The records section start

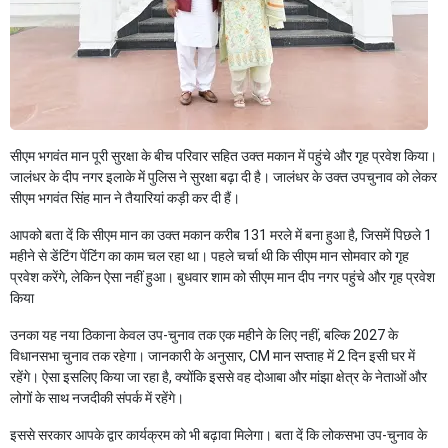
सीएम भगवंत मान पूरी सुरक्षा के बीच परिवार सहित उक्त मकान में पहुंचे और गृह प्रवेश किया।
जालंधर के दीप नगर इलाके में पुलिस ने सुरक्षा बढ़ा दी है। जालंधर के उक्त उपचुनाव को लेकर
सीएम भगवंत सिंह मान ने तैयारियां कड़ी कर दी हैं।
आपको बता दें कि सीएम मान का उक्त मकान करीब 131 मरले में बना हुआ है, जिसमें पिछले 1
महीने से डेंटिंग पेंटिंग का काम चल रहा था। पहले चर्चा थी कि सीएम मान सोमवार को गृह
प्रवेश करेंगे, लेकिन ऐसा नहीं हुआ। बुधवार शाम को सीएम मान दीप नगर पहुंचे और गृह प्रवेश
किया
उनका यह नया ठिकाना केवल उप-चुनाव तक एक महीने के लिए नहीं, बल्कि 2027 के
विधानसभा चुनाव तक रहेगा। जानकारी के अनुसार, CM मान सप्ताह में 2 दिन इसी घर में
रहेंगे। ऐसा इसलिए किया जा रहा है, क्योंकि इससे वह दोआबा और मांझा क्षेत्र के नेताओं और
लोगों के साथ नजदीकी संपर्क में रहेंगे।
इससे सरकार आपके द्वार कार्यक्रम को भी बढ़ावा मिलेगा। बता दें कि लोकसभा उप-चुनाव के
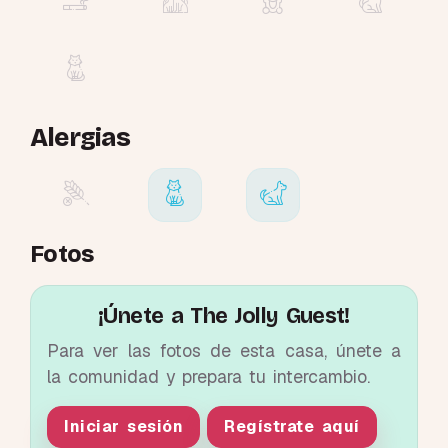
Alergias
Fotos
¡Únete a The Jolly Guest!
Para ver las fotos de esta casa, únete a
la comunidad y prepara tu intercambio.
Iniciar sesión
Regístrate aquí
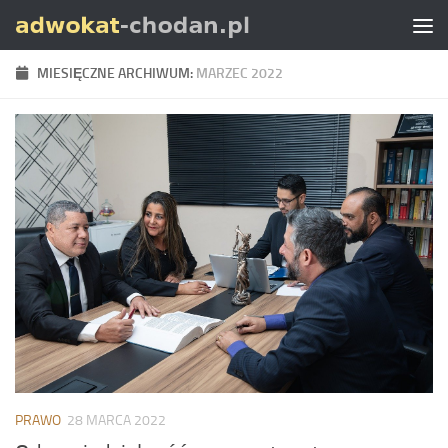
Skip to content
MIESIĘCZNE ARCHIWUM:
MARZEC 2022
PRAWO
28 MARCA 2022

The records section end
The records section start

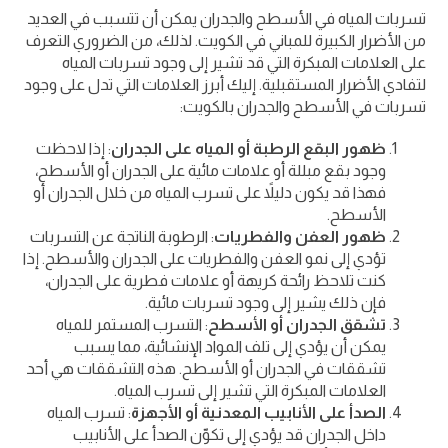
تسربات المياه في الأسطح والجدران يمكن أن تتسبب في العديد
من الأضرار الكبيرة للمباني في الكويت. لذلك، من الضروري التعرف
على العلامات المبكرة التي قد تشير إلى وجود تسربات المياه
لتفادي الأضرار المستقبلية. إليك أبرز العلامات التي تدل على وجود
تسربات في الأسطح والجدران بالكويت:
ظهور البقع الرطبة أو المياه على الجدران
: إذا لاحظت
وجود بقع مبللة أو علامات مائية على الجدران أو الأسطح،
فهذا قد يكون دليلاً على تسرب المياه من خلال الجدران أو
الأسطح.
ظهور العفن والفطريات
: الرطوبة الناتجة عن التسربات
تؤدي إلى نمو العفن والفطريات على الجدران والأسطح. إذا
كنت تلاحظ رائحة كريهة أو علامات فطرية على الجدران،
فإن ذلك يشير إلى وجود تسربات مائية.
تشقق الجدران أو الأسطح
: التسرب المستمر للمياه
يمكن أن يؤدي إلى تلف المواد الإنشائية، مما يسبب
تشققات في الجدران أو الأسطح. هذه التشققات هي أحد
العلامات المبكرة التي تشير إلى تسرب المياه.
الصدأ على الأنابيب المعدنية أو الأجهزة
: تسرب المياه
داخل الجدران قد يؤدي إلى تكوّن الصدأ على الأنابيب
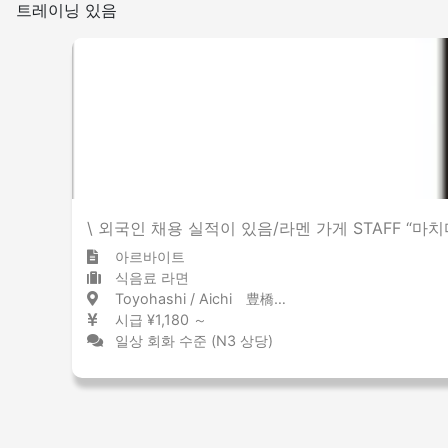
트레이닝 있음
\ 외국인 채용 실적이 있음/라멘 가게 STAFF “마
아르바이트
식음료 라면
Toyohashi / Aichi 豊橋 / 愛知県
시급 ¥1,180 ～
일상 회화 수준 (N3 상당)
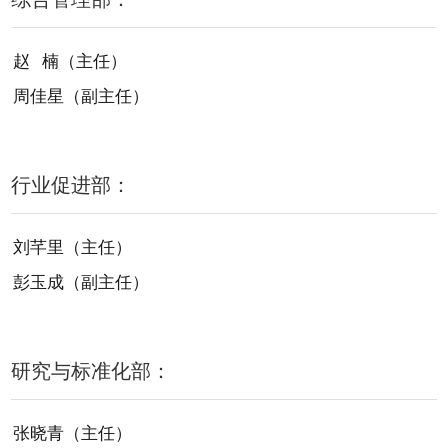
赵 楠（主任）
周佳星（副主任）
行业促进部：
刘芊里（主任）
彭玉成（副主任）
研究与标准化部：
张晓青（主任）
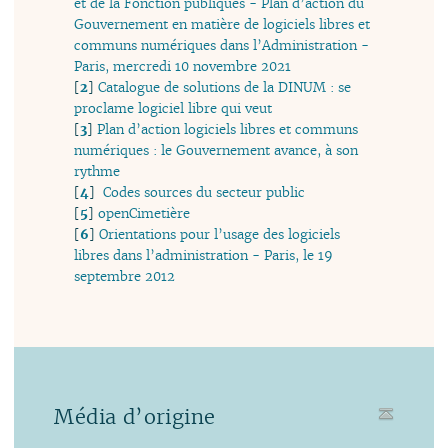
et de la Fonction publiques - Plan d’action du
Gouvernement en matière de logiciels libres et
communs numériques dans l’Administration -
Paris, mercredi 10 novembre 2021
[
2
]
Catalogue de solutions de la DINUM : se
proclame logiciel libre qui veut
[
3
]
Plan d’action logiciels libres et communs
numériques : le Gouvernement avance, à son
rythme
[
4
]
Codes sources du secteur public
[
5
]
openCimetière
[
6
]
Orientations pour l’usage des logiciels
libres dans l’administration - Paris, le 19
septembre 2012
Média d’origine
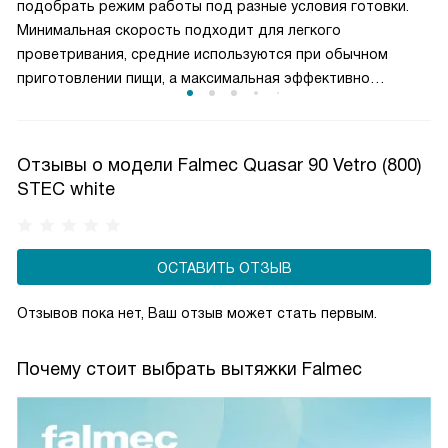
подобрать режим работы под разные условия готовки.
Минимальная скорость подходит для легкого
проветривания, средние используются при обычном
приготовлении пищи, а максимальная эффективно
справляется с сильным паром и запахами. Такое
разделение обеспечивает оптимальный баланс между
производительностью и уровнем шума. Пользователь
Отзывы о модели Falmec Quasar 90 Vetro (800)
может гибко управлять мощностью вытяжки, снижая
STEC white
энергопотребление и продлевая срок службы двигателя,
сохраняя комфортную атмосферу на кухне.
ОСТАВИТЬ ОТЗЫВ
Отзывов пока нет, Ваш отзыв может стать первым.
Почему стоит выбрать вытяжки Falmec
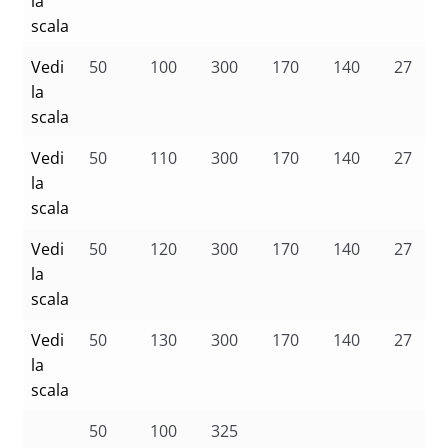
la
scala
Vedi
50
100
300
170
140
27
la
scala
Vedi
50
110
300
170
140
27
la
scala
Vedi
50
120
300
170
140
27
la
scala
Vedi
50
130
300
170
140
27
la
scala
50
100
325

The records section end
The records section start

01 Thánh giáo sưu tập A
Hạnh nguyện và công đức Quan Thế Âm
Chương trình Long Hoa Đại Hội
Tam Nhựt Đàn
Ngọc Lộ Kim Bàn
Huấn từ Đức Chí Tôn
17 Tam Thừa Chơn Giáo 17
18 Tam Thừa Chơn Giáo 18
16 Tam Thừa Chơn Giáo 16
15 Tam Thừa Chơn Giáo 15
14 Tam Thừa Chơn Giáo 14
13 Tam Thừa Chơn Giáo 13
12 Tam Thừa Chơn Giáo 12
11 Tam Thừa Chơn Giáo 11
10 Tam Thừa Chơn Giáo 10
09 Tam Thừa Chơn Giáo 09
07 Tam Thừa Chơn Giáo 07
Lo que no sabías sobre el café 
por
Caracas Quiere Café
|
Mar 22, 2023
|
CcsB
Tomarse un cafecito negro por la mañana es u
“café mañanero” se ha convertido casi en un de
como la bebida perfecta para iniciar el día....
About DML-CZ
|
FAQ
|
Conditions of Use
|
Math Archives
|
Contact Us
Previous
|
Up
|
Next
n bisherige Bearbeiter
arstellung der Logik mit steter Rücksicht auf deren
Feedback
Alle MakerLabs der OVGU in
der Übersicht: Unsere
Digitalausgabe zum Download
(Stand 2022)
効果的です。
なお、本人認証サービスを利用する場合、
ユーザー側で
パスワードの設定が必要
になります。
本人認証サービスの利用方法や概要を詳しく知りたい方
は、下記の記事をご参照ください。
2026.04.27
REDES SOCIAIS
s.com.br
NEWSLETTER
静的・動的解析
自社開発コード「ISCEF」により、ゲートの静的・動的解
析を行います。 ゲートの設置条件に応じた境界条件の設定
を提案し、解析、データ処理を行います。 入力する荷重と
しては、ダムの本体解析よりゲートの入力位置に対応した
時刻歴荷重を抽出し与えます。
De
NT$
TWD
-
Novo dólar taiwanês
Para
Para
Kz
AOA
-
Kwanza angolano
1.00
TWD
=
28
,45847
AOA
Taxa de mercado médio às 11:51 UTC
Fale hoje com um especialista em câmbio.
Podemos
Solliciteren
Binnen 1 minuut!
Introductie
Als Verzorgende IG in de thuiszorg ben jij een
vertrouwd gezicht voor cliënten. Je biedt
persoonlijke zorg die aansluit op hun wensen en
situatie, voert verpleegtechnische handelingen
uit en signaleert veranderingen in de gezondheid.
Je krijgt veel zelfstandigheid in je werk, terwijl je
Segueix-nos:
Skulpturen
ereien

The records section end

→ Exercise requirements: Every line above that holds the string "dans" should be returned.

→ Solution to the exercise:
communs numériques dans l’Administration -
libres dans l’administration - Paris, le 19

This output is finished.